Rendered page images

Content starts

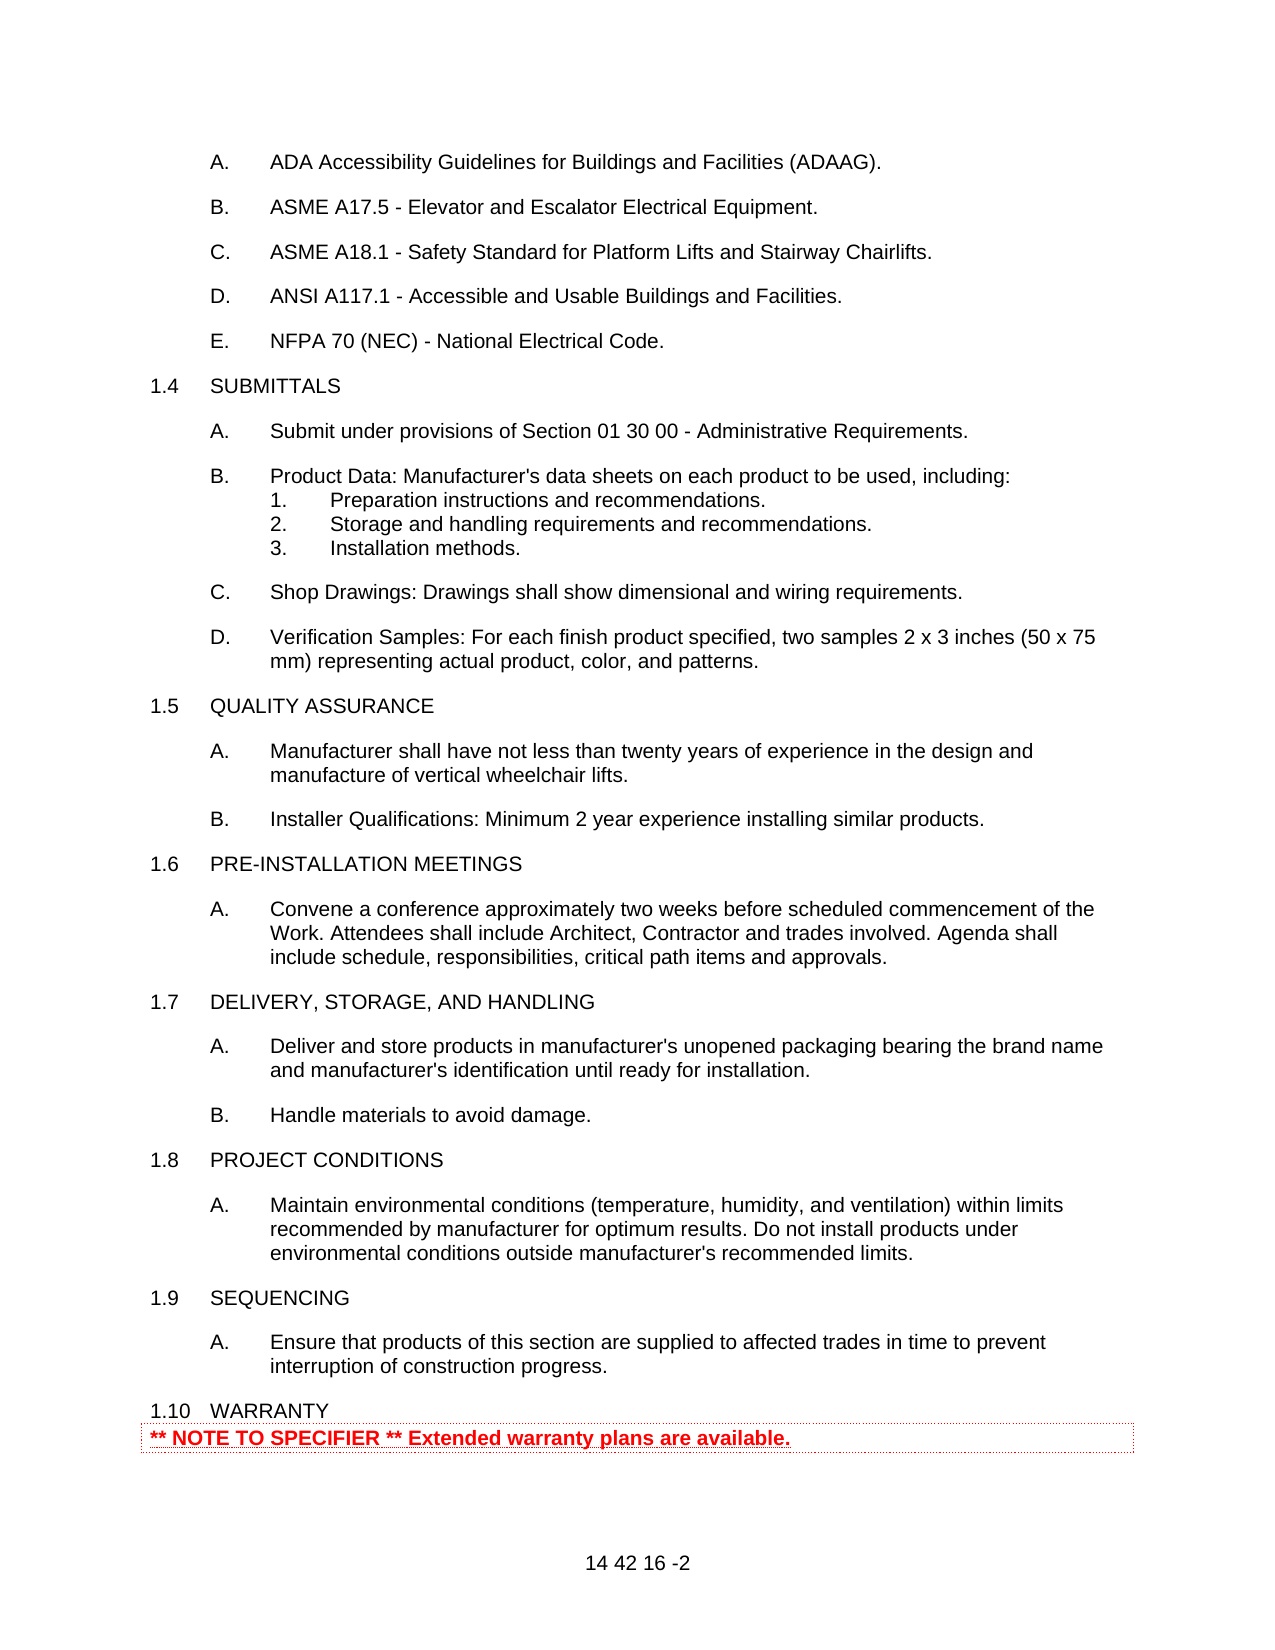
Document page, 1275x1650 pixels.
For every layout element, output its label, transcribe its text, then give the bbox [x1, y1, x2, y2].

text SEQUENCING [150, 1285, 1125, 1309]
text Submit under provisions of Section 01 30 00 - Administrative Requirements. [210, 419, 1125, 443]
text Verification Samples: For each finish product specified, two samples 2 x 3 inches (50 x 75 mm) representing actual product, color, and patterns. [210, 625, 1125, 673]
text ANSI A117.1 - Accessible and Usable Buildings and Facilities. [210, 284, 1125, 308]
text DELIVERY, STORAGE, AND HANDLING [150, 989, 1125, 1013]
text NFPA 70 (NEC) - National Electrical Code. [210, 329, 1125, 353]
text Convene a conference approximately two weeks before scheduled commencement of the Work. Attendees shall include Architect, Contractor and trades involved. Agenda shall include schedule, responsibilities, critical path items and approvals. [210, 897, 1125, 969]
text Maintain environmental conditions (temperature, humidity, and ventilation) within limits recommended by manufacturer for optimum results. Do not install products under environmental conditions outside manufacturer's recommended limits. [210, 1193, 1125, 1264]
text Deliver and store products in manufacturer's unopened packaging bearing the brand name and manufacturer's identification until ready for installation. [210, 1034, 1125, 1082]
text PRE-INSTALLATION MEETINGS [150, 852, 1125, 876]
text Shop Drawings: Drawings shall show dimensional and wiring requirements. [210, 580, 1125, 604]
text Installer Qualifications: Minimum 2 year experience installing similar products. [210, 807, 1125, 831]
text Installation methods. [270, 535, 1125, 559]
text WARRANTY [150, 1399, 1125, 1423]
text ADA Accessibility Guidelines for Buildings and Facilities (ADAAG). [210, 150, 1125, 174]
text ** NOTE TO SPECIFIER ** Extended warranty plans are available. [141, 1423, 1134, 1453]
text Ensure that products of this section are supplied to affected trades in time to prevent interruption of construction progress. [210, 1330, 1125, 1378]
text ASME A18.1 - Safety Standard for Platform Lifts and Stairway Chairlifts. [210, 239, 1125, 263]
text ASME A17.5 - Elevator and Escalator Electrical Equipment. [210, 195, 1125, 219]
text SUBMITTALS [150, 374, 1125, 398]
text Preparation instructions and recommendations. [270, 487, 1125, 511]
text Manufacturer shall have not less than twenty years of experience in the design and manufacture of vertical wheelchair lifts. [210, 738, 1125, 786]
text Product Data: Manufacturer's data sheets on each product to be used, including: [210, 463, 1125, 487]
text PROJECT CONDITIONS [150, 1148, 1125, 1172]
text QUALITY ASSURANCE [150, 694, 1125, 718]
text Storage and handling requirements and recommendations. [270, 511, 1125, 535]
text Handle materials to avoid damage. [210, 1103, 1125, 1127]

Content ends

Exact copy, no pictures: return the entries word for word.

Document page, 1275x1650 pixels.
For every layout element, output its label, transcribe its text, then give the bbox [x1, y1, x2, y2].

text SEQUENCING [150, 1285, 1125, 1309]
text Submit under provisions of Section 01 30 00 - Administrative Requirements. [210, 419, 1125, 443]
text Verification Samples: For each finish product specified, two samples 2 x 3 inches (50 x 75 mm) representing actual product, color, and patterns. [210, 625, 1125, 673]
text ANSI A117.1 - Accessible and Usable Buildings and Facilities. [210, 284, 1125, 308]
text DELIVERY, STORAGE, AND HANDLING [150, 989, 1125, 1013]
text NFPA 70 (NEC) - National Electrical Code. [210, 329, 1125, 353]
text Convene a conference approximately two weeks before scheduled commencement of the Work. Attendees shall include Architect, Contractor and trades involved. Agenda shall include schedule, responsibilities, critical path items and approvals. [210, 897, 1125, 969]
text Maintain environmental conditions (temperature, humidity, and ventilation) within limits recommended by manufacturer for optimum results. Do not install products under environmental conditions outside manufacturer's recommended limits. [210, 1193, 1125, 1264]
text Deliver and store products in manufacturer's unopened packaging bearing the brand name and manufacturer's identification until ready for installation. [210, 1034, 1125, 1082]
text PRE-INSTALLATION MEETINGS [150, 852, 1125, 876]
text Shop Drawings: Drawings shall show dimensional and wiring requirements. [210, 580, 1125, 604]
text Installer Qualifications: Minimum 2 year experience installing similar products. [210, 807, 1125, 831]
text Installation methods. [270, 535, 1125, 559]
text WARRANTY [150, 1399, 1125, 1423]
text ADA Accessibility Guidelines for Buildings and Facilities (ADAAG). [210, 150, 1125, 174]
text ** NOTE TO SPECIFIER ** Extended warranty plans are available. [141, 1423, 1134, 1453]
text Ensure that products of this section are supplied to affected trades in time to prevent interruption of construction progress. [210, 1330, 1125, 1378]
text ASME A18.1 - Safety Standard for Platform Lifts and Stairway Chairlifts. [210, 239, 1125, 263]
text ASME A17.5 - Elevator and Escalator Electrical Equipment. [210, 195, 1125, 219]
text SUBMITTALS [150, 374, 1125, 398]
text Preparation instructions and recommendations. [270, 487, 1125, 511]
text Manufacturer shall have not less than twenty years of experience in the design and manufacture of vertical wheelchair lifts. [210, 738, 1125, 786]
text Product Data: Manufacturer's data sheets on each product to be used, including: [210, 463, 1125, 487]
text PROJECT CONDITIONS [150, 1148, 1125, 1172]
text QUALITY ASSURANCE [150, 694, 1125, 718]
text Storage and handling requirements and recommendations. [270, 511, 1125, 535]
text Handle materials to avoid damage. [210, 1103, 1125, 1127]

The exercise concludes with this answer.